*Text extract*:
This was my first and most immediate thought. I don’t know why I thought it wasn’t a possibility. Maybe I was just overwhelmed. Since arriving in Nepal things hadn’t gone our way. Bad weather had delayed flights, narrowing our window. The plan was for Ryan and Ryno to set a Fastest Known Time (FKT) on a section of the Great Himalaya Trail – west to east, traversing Nepal through the Himalaya and its foothills, covering a distance of over 1,400km with an accumulated elevation gain of over 70,000m. That was the plan.
 

When Ryan first proposed the idea to me almost two years before, I had romanticised it. All I heard was ‘traverse’ and ‘Himalaya’ and almost immediately I agreed. Those two words alone conjure so many images and emotions. I have always been fascinated by humanity’s nomadic roots and the unrest many now feel in their sedentary lifestyles. For a decade this fascination has directly influenced the films I’ve made, and I doubt there is a better playground for this to play out than the Himalaya. I knew this project would be tough, but I always believed it was possible.
 

We were just over two days into our hike in. Just below us lay the village of Hilsa, situated in the far west of Nepal, on the Tibetan border. This was meant to be our start point. The stretch of glistening blue ice that lay directly in our path was not in itself a concern, rather its gentle slope leading to a slow-motion slide into 1,000ft of thin air. There was no way around it. In mountaineering terms, it was nothing – but we were in running shoes, we had no rope and no crampons, and one ice axe between eight of us.

*What you need to do*:
(a) In the Himalaya trail passage, where is the village of Hilsa located?
(b) Reproduce the stretch of the listing from its first line through the line that contains "928 276 2 2 - 1.2". Include both of those lines.
The passage above and the listing that comes next are unrelated pieces of material.

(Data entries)
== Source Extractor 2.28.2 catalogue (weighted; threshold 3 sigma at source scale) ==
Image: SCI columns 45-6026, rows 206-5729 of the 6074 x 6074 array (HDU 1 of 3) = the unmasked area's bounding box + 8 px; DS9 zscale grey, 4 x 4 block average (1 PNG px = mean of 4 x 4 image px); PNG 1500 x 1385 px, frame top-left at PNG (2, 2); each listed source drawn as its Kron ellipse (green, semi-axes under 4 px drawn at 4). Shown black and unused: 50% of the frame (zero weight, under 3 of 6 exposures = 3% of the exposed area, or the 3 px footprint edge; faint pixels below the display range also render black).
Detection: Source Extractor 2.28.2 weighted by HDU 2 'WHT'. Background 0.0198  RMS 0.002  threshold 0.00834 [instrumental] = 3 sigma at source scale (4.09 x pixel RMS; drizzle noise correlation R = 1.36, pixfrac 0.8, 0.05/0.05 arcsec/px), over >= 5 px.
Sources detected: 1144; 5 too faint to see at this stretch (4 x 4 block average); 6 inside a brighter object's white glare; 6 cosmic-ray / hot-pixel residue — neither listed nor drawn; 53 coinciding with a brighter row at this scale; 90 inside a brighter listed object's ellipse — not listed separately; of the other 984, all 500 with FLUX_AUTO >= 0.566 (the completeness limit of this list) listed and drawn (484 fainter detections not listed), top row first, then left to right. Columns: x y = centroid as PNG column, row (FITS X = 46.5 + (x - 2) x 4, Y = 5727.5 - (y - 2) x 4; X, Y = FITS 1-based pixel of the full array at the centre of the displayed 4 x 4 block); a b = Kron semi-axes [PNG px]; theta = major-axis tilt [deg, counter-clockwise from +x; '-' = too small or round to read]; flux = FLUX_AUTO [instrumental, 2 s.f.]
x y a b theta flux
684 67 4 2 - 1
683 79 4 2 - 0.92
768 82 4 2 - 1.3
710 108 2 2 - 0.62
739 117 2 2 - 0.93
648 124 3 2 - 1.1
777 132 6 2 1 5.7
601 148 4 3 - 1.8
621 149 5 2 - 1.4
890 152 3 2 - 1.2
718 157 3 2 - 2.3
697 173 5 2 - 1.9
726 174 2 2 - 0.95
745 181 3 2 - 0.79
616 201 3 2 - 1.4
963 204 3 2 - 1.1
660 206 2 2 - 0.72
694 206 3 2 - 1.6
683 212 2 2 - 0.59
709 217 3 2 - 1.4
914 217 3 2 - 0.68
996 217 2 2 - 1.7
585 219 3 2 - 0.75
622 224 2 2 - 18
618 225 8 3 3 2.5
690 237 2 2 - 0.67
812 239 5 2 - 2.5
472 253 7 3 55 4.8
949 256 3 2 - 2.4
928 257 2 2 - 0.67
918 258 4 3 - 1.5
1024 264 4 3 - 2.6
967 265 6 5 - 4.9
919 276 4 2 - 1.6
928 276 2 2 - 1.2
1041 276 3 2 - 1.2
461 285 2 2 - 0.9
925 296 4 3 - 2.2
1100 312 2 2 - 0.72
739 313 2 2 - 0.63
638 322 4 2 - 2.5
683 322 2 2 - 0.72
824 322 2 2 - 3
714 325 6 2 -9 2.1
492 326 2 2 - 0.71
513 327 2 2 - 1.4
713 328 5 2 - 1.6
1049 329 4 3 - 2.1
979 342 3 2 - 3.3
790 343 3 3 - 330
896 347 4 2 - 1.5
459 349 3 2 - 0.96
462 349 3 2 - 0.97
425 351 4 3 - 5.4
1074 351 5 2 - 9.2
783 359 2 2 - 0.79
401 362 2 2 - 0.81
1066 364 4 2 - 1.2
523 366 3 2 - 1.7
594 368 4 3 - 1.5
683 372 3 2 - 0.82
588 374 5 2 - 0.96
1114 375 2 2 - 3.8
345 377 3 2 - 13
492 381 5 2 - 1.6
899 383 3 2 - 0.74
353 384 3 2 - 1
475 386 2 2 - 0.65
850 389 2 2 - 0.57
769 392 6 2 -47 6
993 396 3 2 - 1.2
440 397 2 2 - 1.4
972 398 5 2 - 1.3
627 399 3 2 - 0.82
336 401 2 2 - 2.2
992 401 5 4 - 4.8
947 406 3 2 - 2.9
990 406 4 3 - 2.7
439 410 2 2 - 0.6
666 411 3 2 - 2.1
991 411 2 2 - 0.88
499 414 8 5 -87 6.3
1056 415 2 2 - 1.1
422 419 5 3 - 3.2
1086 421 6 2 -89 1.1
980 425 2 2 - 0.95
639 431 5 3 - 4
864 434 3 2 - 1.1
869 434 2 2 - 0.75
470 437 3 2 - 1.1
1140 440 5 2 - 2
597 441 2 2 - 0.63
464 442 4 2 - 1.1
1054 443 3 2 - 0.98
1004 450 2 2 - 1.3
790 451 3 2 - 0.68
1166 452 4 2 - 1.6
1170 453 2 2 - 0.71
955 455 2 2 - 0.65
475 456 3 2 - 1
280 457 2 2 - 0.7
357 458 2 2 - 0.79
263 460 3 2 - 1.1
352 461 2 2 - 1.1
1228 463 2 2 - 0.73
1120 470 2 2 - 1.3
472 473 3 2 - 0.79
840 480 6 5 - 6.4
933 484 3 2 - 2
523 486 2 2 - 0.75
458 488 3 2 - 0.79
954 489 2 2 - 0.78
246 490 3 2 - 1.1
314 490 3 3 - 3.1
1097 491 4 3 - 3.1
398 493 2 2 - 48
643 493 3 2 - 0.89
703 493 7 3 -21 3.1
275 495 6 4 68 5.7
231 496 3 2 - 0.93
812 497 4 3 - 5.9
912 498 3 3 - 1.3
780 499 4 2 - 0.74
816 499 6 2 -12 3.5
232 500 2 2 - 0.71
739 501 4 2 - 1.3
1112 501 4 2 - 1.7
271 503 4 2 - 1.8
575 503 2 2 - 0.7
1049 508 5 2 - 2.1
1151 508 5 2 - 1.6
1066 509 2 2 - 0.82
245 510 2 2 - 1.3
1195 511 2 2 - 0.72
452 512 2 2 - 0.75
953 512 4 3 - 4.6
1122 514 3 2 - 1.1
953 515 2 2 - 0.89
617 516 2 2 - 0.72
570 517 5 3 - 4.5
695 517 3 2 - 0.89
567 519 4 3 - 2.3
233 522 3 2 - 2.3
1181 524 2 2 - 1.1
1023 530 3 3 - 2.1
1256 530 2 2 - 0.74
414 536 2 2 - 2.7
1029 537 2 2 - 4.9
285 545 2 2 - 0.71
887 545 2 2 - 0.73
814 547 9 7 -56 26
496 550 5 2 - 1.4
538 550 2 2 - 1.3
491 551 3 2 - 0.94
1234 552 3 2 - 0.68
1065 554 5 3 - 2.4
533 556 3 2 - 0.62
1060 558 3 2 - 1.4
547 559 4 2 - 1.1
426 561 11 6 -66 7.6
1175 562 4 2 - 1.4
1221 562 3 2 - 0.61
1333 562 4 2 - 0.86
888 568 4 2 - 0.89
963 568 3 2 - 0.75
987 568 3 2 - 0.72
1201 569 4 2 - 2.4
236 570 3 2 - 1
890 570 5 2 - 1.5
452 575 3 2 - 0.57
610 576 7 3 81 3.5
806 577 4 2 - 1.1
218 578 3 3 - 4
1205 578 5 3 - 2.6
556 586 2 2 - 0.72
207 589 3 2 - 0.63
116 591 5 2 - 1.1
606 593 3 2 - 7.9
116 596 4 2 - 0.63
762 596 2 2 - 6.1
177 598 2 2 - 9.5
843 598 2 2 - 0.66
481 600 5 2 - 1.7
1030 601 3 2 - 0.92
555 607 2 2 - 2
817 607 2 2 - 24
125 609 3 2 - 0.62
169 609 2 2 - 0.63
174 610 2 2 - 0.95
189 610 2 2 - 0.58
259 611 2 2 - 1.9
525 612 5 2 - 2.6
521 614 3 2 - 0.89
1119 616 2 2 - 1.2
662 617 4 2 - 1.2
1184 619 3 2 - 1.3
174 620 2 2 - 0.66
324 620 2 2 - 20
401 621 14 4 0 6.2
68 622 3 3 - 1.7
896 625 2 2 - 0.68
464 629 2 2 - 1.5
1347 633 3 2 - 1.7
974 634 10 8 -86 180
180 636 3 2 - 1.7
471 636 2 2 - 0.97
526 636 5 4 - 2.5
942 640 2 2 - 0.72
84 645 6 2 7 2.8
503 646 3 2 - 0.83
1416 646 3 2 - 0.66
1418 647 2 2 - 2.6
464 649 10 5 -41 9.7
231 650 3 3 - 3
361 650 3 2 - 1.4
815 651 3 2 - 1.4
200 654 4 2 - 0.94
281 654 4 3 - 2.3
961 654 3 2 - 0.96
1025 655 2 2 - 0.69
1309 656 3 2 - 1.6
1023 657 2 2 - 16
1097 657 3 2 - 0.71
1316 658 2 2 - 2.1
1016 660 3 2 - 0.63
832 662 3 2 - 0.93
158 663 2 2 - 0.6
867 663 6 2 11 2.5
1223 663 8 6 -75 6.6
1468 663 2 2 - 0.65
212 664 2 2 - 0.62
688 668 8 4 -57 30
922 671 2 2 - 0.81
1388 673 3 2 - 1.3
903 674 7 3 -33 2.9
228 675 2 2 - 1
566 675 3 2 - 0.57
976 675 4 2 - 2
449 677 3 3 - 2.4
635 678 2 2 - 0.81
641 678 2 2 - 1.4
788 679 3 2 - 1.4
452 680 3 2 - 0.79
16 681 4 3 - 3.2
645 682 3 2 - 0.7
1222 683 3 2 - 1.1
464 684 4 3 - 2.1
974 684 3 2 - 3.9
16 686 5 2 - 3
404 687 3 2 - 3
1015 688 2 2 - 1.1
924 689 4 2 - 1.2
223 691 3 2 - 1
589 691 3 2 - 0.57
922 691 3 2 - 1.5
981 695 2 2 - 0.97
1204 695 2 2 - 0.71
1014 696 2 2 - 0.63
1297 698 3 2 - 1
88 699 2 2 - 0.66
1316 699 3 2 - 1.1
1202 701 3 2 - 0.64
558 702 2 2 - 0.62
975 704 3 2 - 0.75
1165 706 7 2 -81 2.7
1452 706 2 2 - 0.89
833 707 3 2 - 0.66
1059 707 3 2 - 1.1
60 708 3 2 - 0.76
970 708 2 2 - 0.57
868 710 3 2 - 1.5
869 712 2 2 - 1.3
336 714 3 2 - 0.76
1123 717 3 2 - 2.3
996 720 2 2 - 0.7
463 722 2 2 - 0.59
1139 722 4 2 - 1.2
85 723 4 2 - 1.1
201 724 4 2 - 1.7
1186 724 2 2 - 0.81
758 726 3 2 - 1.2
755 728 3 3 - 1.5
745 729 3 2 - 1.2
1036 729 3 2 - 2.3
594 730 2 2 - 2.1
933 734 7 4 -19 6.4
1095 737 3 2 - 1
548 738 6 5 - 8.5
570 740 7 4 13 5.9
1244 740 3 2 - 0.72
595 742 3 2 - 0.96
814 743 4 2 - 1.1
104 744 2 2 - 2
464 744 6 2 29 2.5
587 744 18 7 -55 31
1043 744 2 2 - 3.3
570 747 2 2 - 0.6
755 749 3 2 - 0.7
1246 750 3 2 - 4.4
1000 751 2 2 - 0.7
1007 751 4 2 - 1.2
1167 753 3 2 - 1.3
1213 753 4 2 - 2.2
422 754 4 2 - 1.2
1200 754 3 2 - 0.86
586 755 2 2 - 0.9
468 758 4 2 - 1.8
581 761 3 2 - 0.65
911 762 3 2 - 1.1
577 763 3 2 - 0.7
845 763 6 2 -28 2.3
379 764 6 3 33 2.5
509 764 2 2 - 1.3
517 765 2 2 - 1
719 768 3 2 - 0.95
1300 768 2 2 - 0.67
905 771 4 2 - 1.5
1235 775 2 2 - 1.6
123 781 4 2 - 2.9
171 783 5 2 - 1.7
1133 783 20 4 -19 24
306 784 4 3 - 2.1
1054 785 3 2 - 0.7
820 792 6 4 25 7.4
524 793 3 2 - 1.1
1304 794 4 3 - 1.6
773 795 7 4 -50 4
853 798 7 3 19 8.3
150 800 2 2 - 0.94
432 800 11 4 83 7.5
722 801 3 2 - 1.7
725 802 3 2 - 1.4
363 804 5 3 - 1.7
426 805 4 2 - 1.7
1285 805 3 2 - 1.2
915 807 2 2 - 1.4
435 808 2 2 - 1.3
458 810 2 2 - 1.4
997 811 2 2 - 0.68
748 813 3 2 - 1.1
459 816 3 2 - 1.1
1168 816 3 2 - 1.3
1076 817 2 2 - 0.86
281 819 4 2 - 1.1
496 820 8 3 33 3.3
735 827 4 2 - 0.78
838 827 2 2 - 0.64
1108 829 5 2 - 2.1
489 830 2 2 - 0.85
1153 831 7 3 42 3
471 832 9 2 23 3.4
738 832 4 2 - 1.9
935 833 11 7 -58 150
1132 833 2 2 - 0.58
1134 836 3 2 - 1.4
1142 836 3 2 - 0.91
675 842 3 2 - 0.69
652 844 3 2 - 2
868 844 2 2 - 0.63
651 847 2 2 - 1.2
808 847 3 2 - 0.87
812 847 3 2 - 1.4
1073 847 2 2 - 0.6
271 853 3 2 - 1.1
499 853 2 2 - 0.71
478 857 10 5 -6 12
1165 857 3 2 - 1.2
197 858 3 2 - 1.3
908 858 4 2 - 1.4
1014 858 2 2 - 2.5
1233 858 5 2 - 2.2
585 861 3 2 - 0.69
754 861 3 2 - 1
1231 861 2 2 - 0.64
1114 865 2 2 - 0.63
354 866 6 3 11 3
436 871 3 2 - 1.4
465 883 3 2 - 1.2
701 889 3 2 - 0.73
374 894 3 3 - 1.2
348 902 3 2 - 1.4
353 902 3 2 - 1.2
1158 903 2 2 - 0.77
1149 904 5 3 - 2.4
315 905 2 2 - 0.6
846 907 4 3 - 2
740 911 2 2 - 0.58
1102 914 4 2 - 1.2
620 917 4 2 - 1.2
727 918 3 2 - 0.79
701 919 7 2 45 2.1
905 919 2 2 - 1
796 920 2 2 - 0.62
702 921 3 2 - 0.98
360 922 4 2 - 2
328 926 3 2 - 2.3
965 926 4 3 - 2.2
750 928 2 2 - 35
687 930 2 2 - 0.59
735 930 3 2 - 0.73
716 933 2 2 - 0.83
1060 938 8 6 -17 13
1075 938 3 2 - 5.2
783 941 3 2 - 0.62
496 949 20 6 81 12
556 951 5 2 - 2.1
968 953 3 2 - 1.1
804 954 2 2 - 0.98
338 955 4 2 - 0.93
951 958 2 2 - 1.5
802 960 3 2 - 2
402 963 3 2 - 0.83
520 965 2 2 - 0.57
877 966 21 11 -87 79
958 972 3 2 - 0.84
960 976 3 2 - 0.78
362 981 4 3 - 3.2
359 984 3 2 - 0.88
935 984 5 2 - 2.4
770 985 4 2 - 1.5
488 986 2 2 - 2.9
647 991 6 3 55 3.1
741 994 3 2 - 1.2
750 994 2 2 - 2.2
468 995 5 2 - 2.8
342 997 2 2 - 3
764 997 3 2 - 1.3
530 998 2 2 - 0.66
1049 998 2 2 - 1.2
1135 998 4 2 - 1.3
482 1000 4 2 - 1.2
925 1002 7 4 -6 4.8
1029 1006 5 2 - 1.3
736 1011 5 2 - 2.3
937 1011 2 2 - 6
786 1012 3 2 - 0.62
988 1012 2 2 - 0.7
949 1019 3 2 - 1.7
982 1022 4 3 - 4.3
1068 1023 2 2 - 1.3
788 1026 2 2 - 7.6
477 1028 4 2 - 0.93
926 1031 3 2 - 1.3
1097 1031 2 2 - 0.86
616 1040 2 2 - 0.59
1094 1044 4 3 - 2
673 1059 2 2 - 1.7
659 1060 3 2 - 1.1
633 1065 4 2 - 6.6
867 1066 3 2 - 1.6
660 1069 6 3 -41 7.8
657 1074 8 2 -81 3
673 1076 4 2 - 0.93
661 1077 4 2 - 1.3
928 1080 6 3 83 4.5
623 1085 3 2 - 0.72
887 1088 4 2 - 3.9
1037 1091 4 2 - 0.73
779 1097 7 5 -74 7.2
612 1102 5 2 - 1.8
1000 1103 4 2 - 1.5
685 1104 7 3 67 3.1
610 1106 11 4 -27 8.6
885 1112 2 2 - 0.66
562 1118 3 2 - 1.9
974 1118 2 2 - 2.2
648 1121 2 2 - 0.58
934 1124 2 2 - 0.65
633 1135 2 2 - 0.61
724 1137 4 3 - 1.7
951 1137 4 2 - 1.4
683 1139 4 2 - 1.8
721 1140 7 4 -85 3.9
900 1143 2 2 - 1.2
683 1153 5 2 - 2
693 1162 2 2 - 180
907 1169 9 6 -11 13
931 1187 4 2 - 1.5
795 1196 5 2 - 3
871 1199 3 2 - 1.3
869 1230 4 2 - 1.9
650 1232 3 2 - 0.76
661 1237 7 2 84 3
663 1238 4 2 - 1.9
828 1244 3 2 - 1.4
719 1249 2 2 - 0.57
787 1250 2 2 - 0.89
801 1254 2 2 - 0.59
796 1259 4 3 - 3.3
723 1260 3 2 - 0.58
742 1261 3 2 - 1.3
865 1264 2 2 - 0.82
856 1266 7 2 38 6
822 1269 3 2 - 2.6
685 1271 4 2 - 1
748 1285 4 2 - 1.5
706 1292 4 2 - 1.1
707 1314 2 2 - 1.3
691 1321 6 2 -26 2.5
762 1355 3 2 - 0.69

*Solutions by task*:
(a) In the far west of Nepal, on the Tibetan border.

(b)
== Source Extractor 2.28.2 catalogue (weighted; threshold 3 sigma at source scale) ==
Image: SCI columns 45-6026, rows 206-5729 of the 6074 x 6074 array (HDU 1 of 3) = the unmasked area's bounding box + 8 px; DS9 zscale grey, 4 x 4 block average (1 PNG px = mean of 4 x 4 image px); PNG 1500 x 1385 px, frame top-left at PNG (2, 2); each listed source drawn as its Kron ellipse (green, semi-axes under 4 px drawn at 4). Shown black and unused: 50% of the frame (zero weight, under 3 of 6 exposures = 3% of the exposed area, or the 3 px footprint edge; faint pixels below the display range also render black).
Detection: Source Extractor 2.28.2 weighted by HDU 2 'WHT'. Background 0.0198  RMS 0.002  threshold 0.00834 [instrumental] = 3 sigma at source scale (4.09 x pixel RMS; drizzle noise correlation R = 1.36, pixfrac 0.8, 0.05/0.05 arcsec/px), over >= 5 px.
Sources detected: 1144; 5 too faint to see at this stretch (4 x 4 block average); 6 inside a brighter object's white glare; 6 cosmic-ray / hot-pixel residue — neither listed nor drawn; 53 coinciding with a brighter row at this scale; 90 inside a brighter listed object's ellipse — not listed separately; of the other 984, all 500 with FLUX_AUTO >= 0.566 (the completeness limit of this list) listed and drawn (484 fainter detections not listed), top row first, then left to right. Columns: x y = centroid as PNG column, row (FITS X = 46.5 + (x - 2) x 4, Y = 5727.5 - (y - 2) x 4; X, Y = FITS 1-based pixel of the full array at the centre of the displayed 4 x 4 block); a b = Kron semi-axes [PNG px]; theta = major-axis tilt [deg, counter-clockwise from +x; '-' = too small or round to read]; flux = FLUX_AUTO [instrumental, 2 s.f.]
x y a b theta flux
684 67 4 2 - 1
683 79 4 2 - 0.92
768 82 4 2 - 1.3
710 108 2 2 - 0.62
739 117 2 2 - 0.93
648 124 3 2 - 1.1
777 132 6 2 1 5.7
601 148 4 3 - 1.8
621 149 5 2 - 1.4
890 152 3 2 - 1.2
718 157 3 2 - 2.3
697 173 5 2 - 1.9
726 174 2 2 - 0.95
745 181 3 2 - 0.79
616 201 3 2 - 1.4
963 204 3 2 - 1.1
660 206 2 2 - 0.72
694 206 3 2 - 1.6
683 212 2 2 - 0.59
709 217 3 2 - 1.4
914 217 3 2 - 0.68
996 217 2 2 - 1.7
585 219 3 2 - 0.75
622 224 2 2 - 18
618 225 8 3 3 2.5
690 237 2 2 - 0.67
812 239 5 2 - 2.5
472 253 7 3 55 4.8
949 256 3 2 - 2.4
928 257 2 2 - 0.67
918 258 4 3 - 1.5
1024 264 4 3 - 2.6
967 265 6 5 - 4.9
919 276 4 2 - 1.6
928 276 2 2 - 1.2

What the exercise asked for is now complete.